What You Owe Me

Front Cover
G.P. Putnam's Sons, 2001 - Fiction - 533 pages
Los Angeles, 1945: When Hosanna Clark, newly arrived from the farm fields of Texas, befriends Holocaust survivor Gilda Rosenstein, she opens the door to a new life for them both. Using Gilda's knowledge of cosmetics and Hosanna's energy and determination, they begin producing a line of lipsticks and lotions for black women. The two are more than partners: They are dear friends.

Then Gilda suddenly disappears, taking all the assets. Hosanna is doubly betrayed: financially ruined and emotionally bereft. When, years later, she passes away, her small cosmetics company dies with her. But Hosanna leaves behind a daughter steeped in her mother's pain: Matriece is as smart and driven as her mother and savvy enough to recognize that white firms are competing not only for black consumer dollars but for black professional talent as well. When Gilda's huge cosmetics conglomerate hires her to launch a line of black beauty products, Matriece takes on a mission to collect her mother's debt.

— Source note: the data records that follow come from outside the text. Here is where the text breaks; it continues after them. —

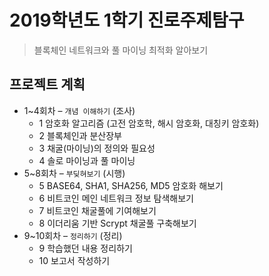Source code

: # 2019학년도 1학기 진로주제탐구

> 블록체인 네트워크와 풀 마이닝 최적화 알아보기

## 프로젝트 계획

- 1~4회차 – `개념 이해하기` (조사)
  - 1 암호화 알고리즘 (고전 암호학, 해시 암호화, 대칭키 암호화)
  - 2 블록체인과 분산장부
  - 3 채굴(마이닝)의 정의와 필요성
  - 4 솔로 마이닝과 풀 마이닝
- 5~8회차 – `부딪혀보기` (시행)
  - 5 BASE64, SHA1, SHA256, MD5 암호화 해보기
  - 6 비트코인 메인 네트워크 정보 탐색해보기
  - 7 비트코인 채굴풀에 기여해보기
  - 8 이더리움 기반 Scrypt 채굴풀 구축해보기
- 9~10회차 – `정리하기` (정리)
  - 9 학습했던 내용 정리하기
  - 10 보고서 작성하기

What You Owe Me is a stunning account of the changes we have seen in white attitudes toward blacks, but it is also a sensitive look at what betrayal -- of friendship, of love -- does to us all. Ultimately, it is a moving book about healing. As Emerge magazine acknowledged, "Campbell's writings are a beacon of light, helping assuage the anger by tending our deepest wounds".